▶ [EXERCISE DESCRIPTION] The records sit below. Return every line in them that holds the word "llvm".

▶ [SUPPLIED DATA]
▼▼▼
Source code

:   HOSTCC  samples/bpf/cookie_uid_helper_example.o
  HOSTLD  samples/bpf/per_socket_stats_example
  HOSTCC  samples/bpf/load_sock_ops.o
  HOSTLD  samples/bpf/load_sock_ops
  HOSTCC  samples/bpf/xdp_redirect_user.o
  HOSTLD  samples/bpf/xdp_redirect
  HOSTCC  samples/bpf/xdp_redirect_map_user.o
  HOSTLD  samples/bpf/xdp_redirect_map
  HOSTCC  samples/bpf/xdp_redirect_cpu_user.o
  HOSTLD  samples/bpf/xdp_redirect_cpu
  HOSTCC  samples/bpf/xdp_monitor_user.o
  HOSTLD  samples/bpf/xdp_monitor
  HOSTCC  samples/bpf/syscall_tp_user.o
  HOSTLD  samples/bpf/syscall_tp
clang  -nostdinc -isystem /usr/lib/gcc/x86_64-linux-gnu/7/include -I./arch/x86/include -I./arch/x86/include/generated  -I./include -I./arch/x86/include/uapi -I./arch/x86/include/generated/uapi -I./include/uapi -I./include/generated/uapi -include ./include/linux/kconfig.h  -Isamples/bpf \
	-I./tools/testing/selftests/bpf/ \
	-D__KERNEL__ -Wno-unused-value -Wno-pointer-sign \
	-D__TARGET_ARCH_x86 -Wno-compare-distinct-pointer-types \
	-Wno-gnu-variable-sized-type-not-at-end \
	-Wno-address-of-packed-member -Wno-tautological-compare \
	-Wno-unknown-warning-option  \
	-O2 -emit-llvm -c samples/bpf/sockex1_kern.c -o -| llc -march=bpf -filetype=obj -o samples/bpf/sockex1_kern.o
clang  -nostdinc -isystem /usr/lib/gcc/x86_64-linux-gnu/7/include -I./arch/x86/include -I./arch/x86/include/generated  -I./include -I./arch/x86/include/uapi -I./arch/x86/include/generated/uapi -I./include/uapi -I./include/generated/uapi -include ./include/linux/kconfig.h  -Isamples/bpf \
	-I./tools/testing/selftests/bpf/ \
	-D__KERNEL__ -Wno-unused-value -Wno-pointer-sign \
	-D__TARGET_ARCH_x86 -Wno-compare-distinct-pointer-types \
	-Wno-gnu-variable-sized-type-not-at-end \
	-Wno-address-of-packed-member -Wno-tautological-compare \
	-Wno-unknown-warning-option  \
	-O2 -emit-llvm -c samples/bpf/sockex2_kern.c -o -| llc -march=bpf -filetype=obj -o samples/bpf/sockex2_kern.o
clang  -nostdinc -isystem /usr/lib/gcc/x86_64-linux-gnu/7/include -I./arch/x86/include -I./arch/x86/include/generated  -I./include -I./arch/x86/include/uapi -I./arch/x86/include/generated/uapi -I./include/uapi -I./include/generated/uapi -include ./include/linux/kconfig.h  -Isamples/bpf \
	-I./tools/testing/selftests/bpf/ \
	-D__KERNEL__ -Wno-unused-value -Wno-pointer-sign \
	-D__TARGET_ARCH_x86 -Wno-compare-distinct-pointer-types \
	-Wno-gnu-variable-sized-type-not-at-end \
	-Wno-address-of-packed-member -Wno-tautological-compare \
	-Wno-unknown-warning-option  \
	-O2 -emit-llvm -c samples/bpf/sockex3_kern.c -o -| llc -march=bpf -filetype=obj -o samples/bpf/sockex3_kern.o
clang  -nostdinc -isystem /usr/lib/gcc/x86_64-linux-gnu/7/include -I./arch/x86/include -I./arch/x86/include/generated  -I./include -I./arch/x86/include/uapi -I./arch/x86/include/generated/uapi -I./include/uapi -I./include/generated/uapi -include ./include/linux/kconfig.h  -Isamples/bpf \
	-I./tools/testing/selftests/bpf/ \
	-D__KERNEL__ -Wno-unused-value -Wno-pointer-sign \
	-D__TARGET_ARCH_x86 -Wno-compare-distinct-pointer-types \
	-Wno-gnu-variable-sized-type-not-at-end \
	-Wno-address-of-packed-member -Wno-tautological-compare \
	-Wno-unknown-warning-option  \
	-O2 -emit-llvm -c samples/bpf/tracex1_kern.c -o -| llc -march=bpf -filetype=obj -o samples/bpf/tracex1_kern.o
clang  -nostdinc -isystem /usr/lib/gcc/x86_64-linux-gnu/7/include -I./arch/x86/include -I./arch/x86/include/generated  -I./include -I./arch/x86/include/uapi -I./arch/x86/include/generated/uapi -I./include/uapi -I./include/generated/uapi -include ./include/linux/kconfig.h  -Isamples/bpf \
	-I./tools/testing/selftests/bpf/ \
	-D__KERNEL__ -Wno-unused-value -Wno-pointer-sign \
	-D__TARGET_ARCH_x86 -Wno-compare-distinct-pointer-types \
▲▲▲
▶ [ANSWER AREA]
	-O2 -emit-llvm -c samples/bpf/sockex1_kern.c -o -| llc -march=bpf -filetype=obj -o samples/bpf/sockex1_kern.o
	-O2 -emit-llvm -c samples/bpf/sockex2_kern.c -o -| llc -march=bpf -filetype=obj -o samples/bpf/sockex2_kern.o
	-O2 -emit-llvm -c samples/bpf/sockex3_kern.c -o -| llc -march=bpf -filetype=obj -o samples/bpf/sockex3_kern.o
	-O2 -emit-llvm -c samples/bpf/tracex1_kern.c -o -| llc -march=bpf -filetype=obj -o samples/bpf/tracex1_kern.o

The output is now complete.